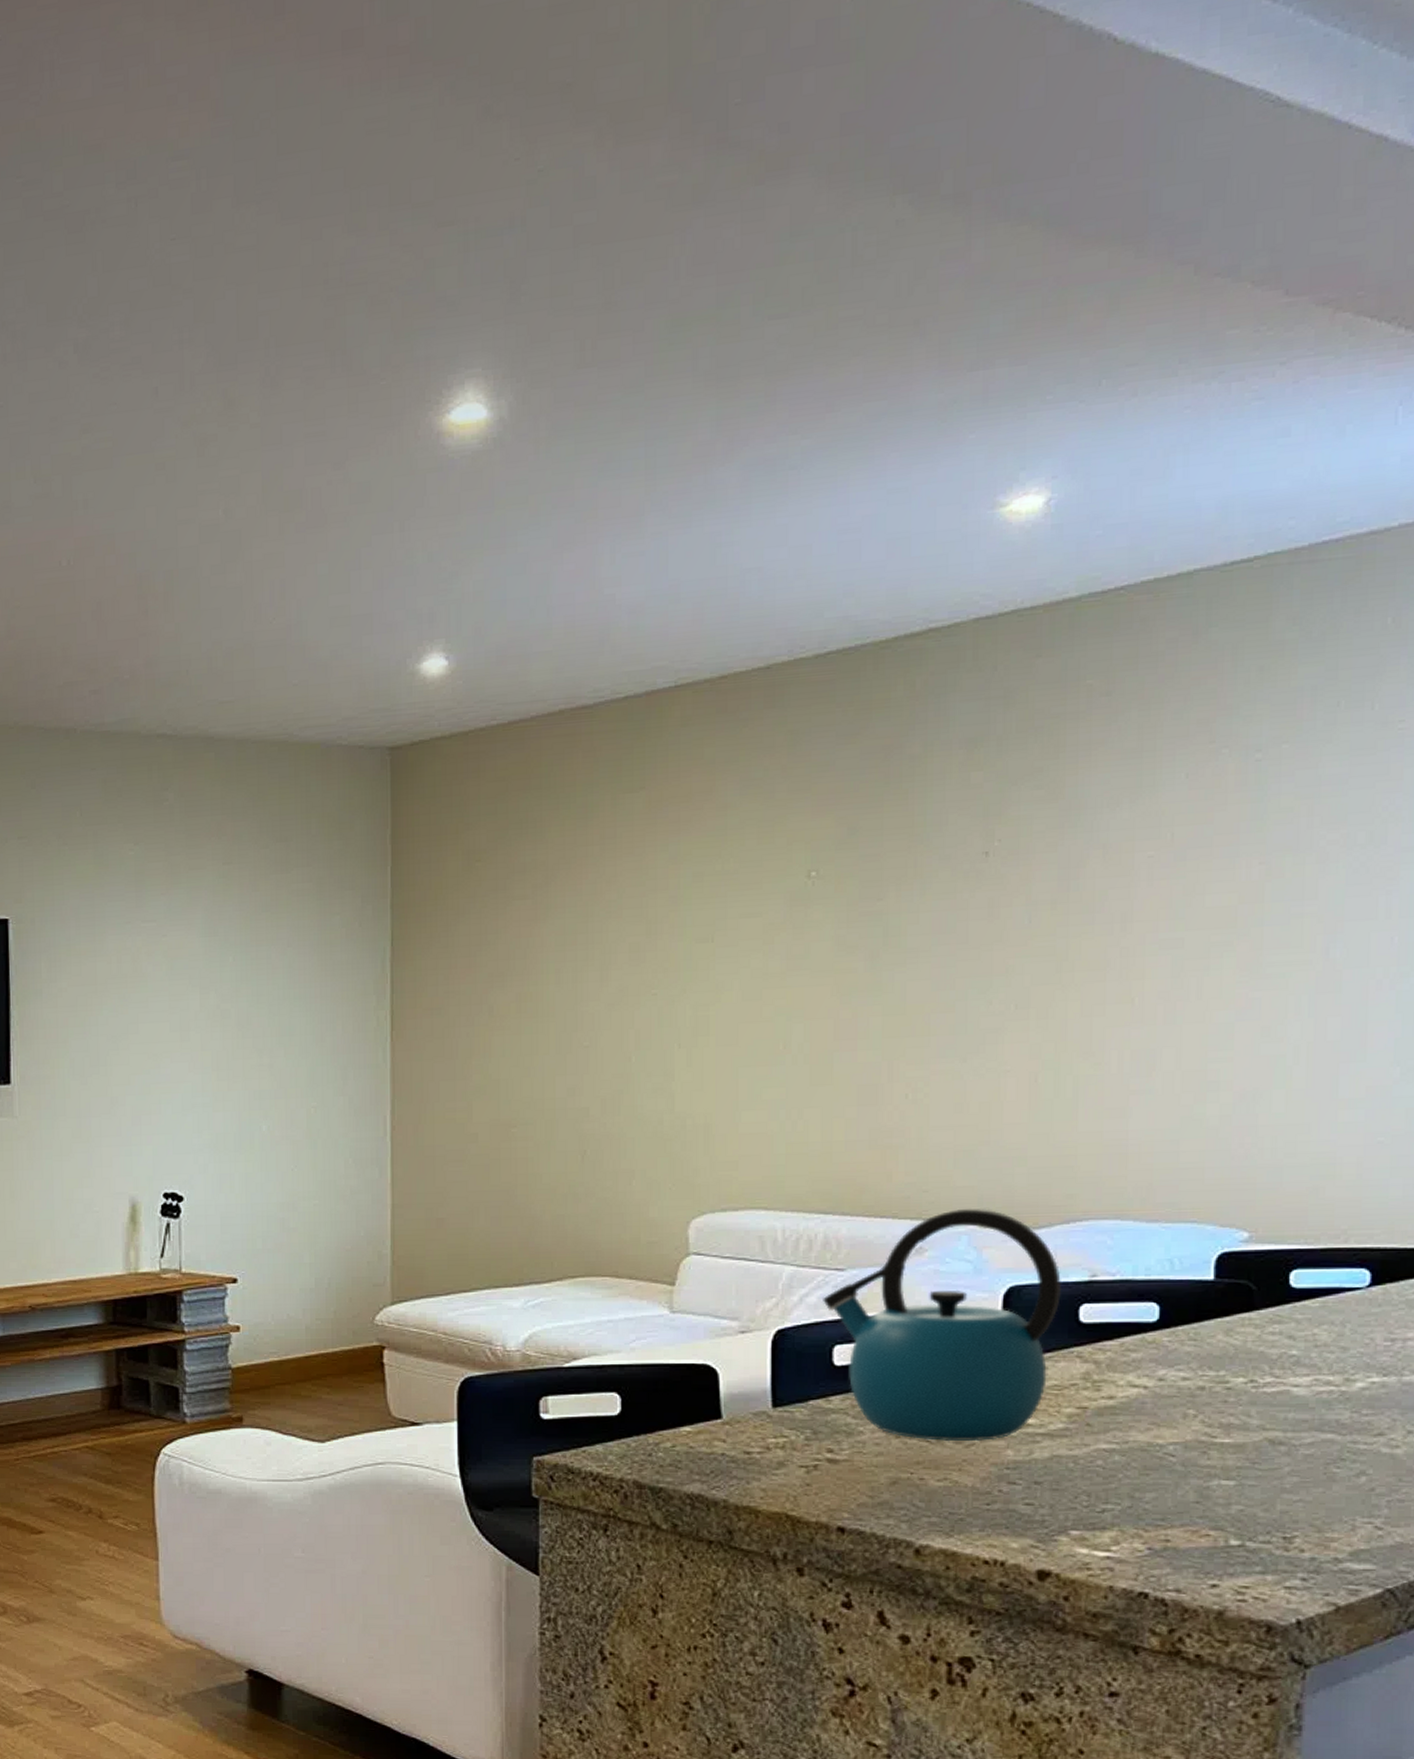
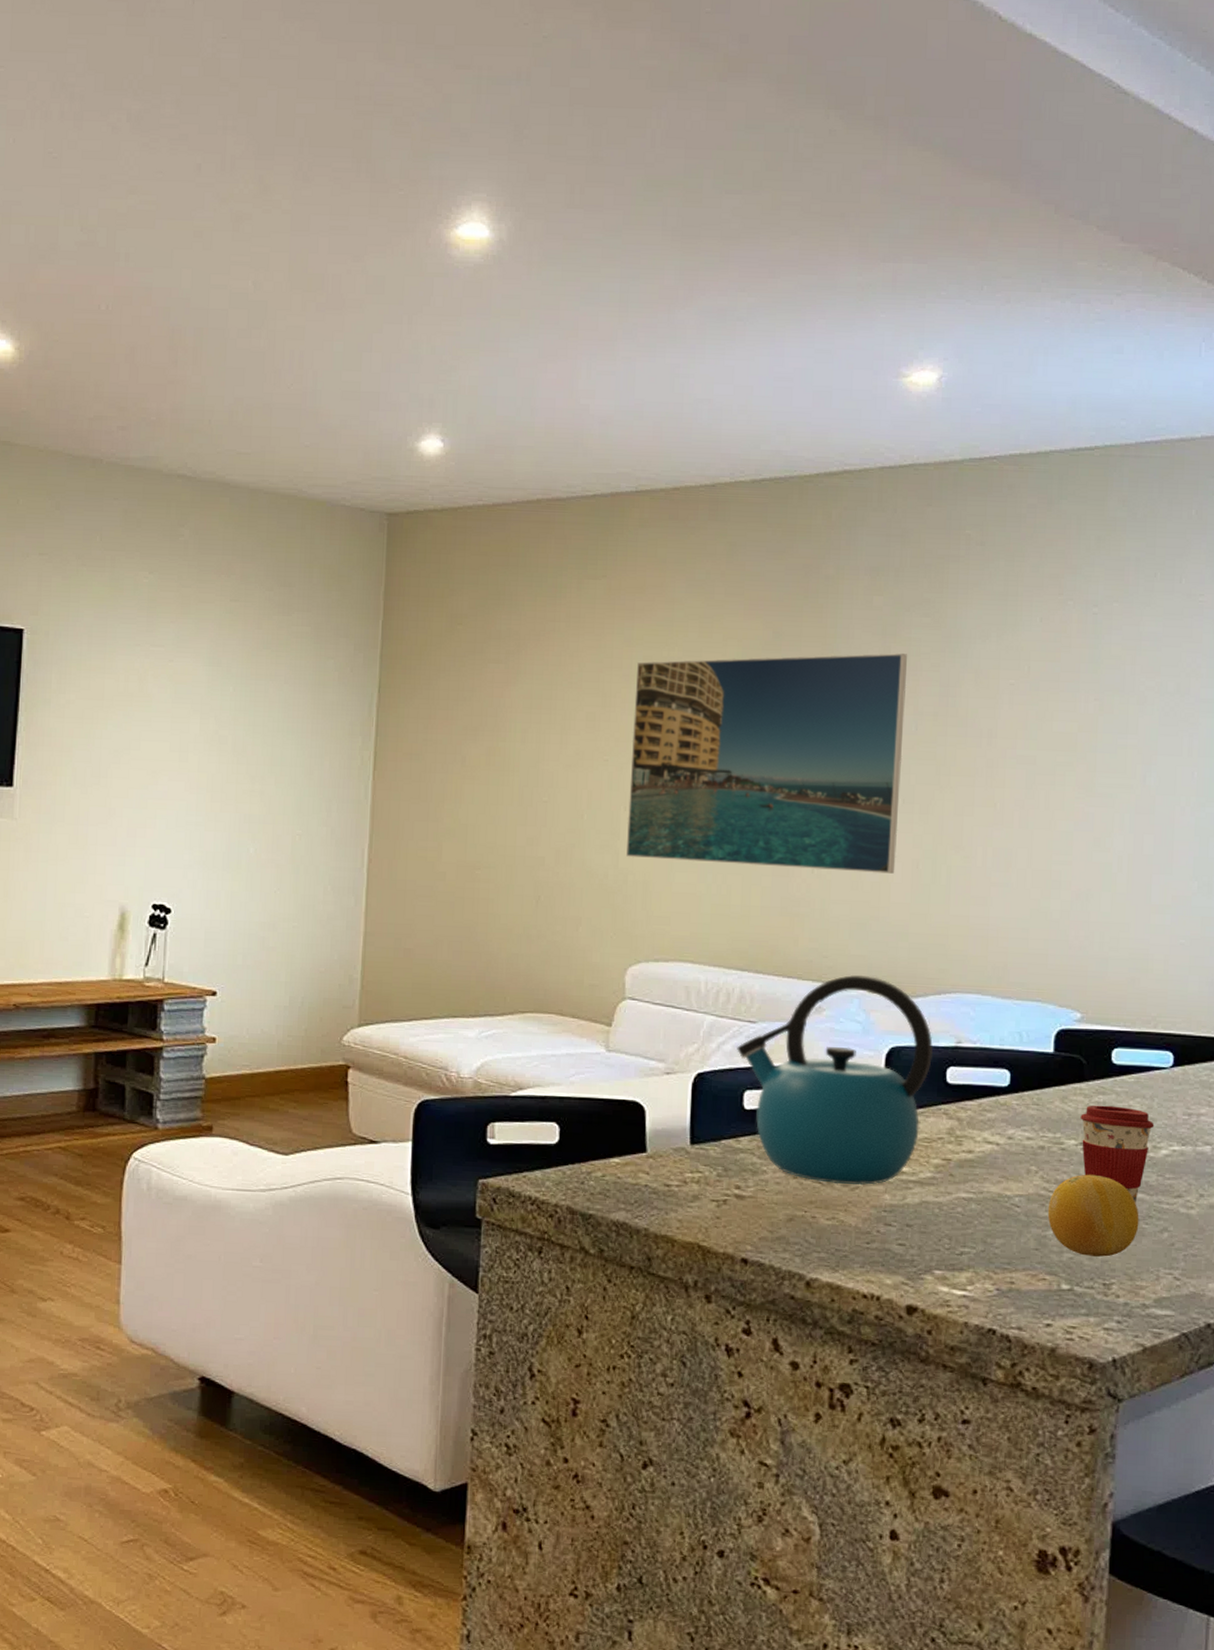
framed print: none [682,835,1016,1100] -> present [626,652,907,874]
fruit: none [1210,1415,1329,1507] -> present [1047,1174,1139,1257]
coffee cup: none [1250,1335,1347,1446] -> present [1080,1105,1155,1204]

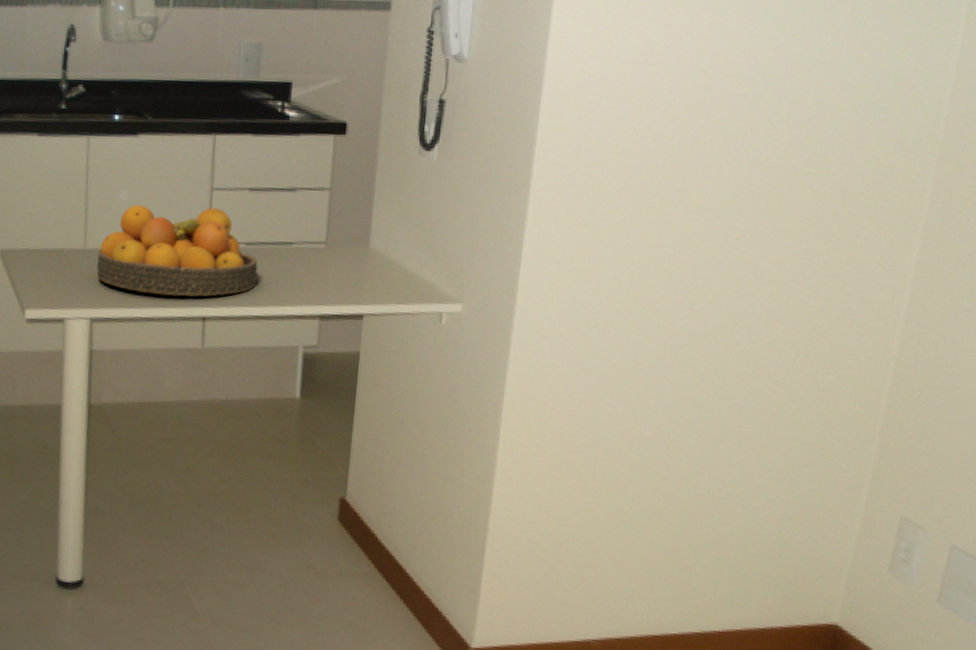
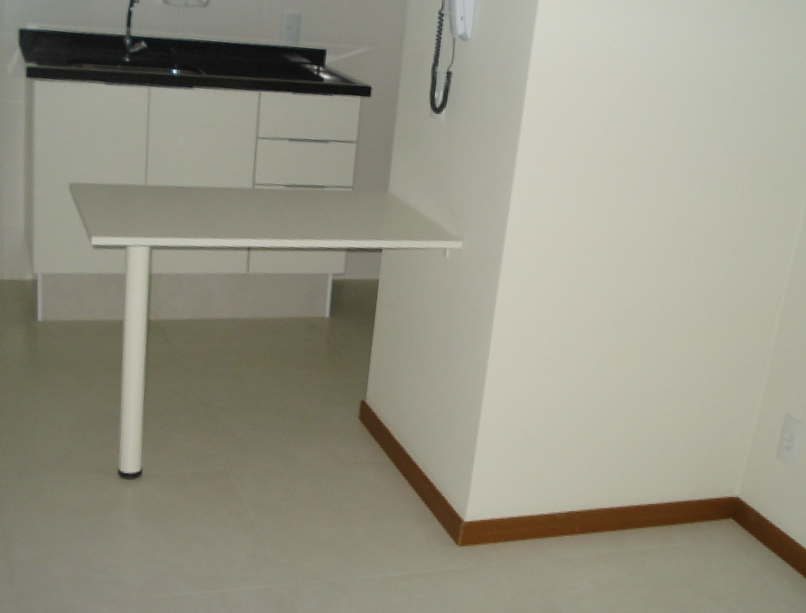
fruit bowl: present [96,205,258,297] -> none [156,149,296,230]

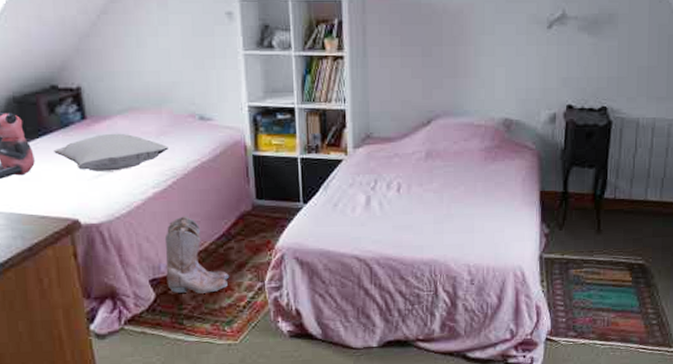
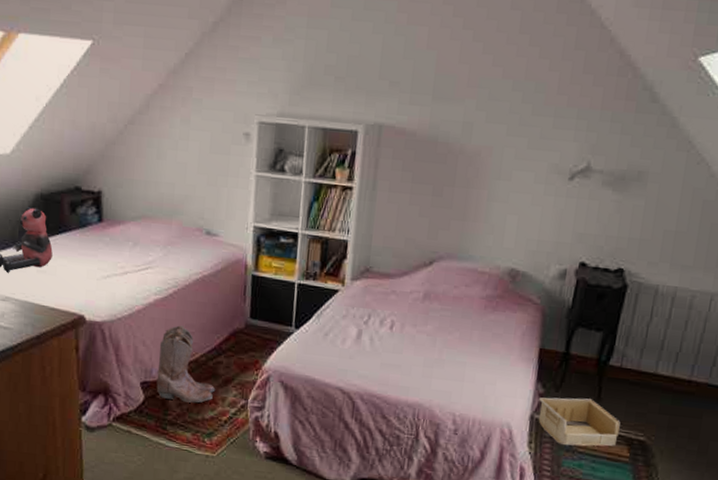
pillow: present [54,133,168,171] -> none [70,238,174,274]
storage bin: none [546,232,620,279] -> present [538,397,620,446]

- _PROMPT_: Output a faithful copy of the data, with each picture left out.

- _RESPONSE FOR THIS EXERCISE_:
framed print: none [682,835,1016,1100] -> present [626,652,907,874]
fruit: none [1210,1415,1329,1507] -> present [1047,1174,1139,1257]
coffee cup: none [1250,1335,1347,1446] -> present [1080,1105,1155,1204]

fruit bowl: present [96,205,258,297] -> none [156,149,296,230]

pillow: present [54,133,168,171] -> none [70,238,174,274]
storage bin: none [546,232,620,279] -> present [538,397,620,446]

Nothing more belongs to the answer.